Practices that use hosted systems most likely would have this done for them by the host, but the practice should learn how data are stored. Blik also suggests that physician partners run a data recovery test every few weeks to ensure that storage and recovery processes are working.
Analyzing financial and clinical performance
What it entails: Taking a measurement of how the system is affecting finances and clinical performance by comparing pre-implementation numbers with post-implementation measures. An analysis can run queries by demographics, diagnostic codes, labs, medications and vitals, or a combination of these, and on financial information.
Why it matters: Reviews will help a practice identify its return on investment for its system. The analysis will help the practice identify areas that need further improvement, and areas that an EMR already helped to improve. Reviews also will help a practice prove its case for bonuses or incentives under any insurance plan's program encouraging information technology use, including meaningful use under Medicare and Medicaid.
What a physician has to do: If the physician is not doing the actual queries, he or she needs to be aware of the results. "If you're not able to measure at all, you can't improve," said Chad Kerr, a health information technology consultant with Ingenix Consulting based in Eden Prairie, Minn.

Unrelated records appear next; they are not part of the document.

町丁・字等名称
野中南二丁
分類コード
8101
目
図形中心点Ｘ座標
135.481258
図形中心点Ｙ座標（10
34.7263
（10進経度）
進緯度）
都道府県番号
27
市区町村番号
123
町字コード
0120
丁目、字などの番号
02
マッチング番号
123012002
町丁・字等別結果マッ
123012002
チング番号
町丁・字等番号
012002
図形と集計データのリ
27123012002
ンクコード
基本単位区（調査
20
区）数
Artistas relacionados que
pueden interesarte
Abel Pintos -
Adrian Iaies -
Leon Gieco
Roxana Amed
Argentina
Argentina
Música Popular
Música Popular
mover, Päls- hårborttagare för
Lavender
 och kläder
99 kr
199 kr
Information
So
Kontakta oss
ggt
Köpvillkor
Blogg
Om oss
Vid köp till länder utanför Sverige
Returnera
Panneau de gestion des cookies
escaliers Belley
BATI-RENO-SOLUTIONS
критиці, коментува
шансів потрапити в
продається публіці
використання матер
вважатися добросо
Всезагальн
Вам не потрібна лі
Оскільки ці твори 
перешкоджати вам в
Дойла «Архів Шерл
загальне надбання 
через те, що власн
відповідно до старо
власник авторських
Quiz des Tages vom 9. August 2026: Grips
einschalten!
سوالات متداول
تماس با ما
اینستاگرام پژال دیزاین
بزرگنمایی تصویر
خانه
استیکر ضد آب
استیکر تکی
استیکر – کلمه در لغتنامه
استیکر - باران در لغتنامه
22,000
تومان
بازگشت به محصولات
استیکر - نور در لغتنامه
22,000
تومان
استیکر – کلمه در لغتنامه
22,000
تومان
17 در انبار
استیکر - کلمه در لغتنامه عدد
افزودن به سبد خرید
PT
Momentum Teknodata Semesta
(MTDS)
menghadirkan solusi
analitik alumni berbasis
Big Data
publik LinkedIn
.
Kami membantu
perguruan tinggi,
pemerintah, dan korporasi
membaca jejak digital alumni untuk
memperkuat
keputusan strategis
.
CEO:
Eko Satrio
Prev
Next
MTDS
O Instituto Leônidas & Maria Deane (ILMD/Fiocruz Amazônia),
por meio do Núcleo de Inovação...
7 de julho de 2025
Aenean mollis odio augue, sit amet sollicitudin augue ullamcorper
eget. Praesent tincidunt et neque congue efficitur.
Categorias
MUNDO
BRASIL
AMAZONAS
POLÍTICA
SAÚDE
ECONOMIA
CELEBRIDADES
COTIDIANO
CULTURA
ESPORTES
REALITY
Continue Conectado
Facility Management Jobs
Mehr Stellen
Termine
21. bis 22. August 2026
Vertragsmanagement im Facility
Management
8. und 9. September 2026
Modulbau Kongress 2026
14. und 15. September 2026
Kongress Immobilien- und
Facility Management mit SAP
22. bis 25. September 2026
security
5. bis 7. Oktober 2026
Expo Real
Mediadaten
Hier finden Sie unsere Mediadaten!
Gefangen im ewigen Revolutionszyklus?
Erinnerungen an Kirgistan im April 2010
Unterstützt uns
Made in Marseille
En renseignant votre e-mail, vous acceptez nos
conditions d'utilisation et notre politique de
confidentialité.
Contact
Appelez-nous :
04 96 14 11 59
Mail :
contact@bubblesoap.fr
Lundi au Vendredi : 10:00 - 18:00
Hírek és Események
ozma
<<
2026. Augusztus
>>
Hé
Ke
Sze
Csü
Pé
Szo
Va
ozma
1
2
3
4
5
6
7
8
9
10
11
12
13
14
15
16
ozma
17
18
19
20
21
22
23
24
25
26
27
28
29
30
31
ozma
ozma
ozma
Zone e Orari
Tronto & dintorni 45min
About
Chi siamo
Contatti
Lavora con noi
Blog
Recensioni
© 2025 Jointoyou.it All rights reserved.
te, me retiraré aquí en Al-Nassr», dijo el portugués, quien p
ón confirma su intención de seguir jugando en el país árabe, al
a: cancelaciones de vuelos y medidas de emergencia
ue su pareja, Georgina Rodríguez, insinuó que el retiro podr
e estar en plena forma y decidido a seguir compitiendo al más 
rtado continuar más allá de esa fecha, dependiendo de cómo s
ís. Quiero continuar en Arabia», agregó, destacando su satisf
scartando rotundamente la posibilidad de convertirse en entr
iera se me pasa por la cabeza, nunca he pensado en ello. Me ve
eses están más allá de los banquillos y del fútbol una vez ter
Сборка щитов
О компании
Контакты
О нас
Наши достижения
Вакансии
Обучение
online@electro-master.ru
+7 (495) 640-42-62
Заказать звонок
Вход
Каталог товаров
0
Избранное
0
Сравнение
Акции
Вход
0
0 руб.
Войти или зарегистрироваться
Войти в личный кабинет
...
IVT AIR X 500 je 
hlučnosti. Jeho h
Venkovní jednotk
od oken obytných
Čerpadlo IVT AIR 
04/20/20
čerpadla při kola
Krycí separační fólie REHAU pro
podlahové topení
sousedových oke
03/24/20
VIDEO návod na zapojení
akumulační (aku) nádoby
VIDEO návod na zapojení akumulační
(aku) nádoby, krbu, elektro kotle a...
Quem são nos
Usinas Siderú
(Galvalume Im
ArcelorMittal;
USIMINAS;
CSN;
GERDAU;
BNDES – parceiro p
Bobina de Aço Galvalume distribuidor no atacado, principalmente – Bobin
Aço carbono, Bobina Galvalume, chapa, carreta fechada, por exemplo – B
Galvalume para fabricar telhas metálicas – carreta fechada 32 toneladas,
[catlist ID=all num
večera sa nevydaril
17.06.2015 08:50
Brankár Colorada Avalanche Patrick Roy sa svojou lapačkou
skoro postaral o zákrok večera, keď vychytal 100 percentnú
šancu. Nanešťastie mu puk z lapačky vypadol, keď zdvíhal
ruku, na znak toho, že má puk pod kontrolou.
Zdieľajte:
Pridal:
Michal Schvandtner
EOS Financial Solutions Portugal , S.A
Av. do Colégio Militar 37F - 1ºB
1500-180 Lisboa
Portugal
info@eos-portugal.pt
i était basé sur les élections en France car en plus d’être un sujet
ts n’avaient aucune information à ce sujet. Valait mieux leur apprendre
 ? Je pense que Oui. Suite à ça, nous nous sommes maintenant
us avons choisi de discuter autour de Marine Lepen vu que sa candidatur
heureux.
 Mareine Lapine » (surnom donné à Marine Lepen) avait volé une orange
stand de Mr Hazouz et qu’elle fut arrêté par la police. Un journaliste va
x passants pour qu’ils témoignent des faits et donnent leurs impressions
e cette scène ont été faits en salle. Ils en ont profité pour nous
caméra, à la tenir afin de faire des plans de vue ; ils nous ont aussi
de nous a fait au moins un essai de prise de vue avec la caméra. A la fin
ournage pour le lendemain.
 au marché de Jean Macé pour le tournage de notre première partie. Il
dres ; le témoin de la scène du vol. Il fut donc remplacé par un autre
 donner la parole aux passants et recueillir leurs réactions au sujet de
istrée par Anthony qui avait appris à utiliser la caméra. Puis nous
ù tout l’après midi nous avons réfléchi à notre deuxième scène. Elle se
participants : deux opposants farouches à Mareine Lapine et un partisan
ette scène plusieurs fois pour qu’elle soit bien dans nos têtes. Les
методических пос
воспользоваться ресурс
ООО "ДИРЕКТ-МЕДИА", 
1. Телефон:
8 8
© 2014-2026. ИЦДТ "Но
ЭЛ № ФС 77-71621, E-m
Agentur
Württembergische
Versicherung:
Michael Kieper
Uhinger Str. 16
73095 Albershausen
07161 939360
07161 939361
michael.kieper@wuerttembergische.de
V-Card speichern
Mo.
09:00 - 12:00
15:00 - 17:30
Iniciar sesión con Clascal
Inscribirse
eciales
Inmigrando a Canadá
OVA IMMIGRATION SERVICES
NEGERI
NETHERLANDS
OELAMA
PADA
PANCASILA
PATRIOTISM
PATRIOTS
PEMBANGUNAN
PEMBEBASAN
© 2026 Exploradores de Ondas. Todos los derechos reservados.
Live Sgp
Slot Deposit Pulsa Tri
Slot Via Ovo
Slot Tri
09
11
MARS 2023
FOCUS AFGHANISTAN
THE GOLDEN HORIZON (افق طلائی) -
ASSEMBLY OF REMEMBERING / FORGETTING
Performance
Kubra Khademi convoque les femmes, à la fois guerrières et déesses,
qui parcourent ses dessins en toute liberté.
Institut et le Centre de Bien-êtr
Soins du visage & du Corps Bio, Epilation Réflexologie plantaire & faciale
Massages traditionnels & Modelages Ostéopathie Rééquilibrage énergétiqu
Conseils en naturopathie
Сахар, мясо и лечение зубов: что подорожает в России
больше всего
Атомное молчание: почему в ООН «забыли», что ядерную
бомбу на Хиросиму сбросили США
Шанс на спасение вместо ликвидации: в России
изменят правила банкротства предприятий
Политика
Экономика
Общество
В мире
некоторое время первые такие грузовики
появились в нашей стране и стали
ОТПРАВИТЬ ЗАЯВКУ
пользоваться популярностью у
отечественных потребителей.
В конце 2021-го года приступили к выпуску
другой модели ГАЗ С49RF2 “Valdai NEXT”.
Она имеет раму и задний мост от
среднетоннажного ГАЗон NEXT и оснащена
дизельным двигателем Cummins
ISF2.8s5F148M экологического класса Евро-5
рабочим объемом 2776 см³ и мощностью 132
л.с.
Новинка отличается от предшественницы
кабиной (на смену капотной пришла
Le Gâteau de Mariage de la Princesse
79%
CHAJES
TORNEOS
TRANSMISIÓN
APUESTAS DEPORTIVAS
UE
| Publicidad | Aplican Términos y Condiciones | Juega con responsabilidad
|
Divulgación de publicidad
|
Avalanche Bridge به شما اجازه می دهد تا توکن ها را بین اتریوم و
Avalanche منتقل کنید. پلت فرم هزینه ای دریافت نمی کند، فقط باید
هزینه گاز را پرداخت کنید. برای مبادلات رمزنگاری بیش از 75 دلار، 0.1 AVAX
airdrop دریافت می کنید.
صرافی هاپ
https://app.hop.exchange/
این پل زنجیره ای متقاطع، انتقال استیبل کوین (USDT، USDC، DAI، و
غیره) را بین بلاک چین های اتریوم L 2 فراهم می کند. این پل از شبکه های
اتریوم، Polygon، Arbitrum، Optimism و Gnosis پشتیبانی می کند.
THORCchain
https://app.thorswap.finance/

Monitoring the changing health IT landscape
What it entails: Keeping an eye on emerging technologies to determine the ones your staff might try to incorporate into their work lives.
Why it matters: Kerr said that if practices don't know what up-and-coming technologies employees might be trying to use, employees might try technologies that won't be supported by the existing infrastructure. Wireless devices and personal computers are perfect examples, he said, as new tools are being introduced every six months.
What a physician has to do: Physicians need to stay on top of technology trends by reading technology news or blogs, and by talking to employees about new devices they may want to incorporate into the practice. Physicians also should talk with vendors or information technology staff to determine what devices or technology could be supported in a secure, HIPAA-compliant way.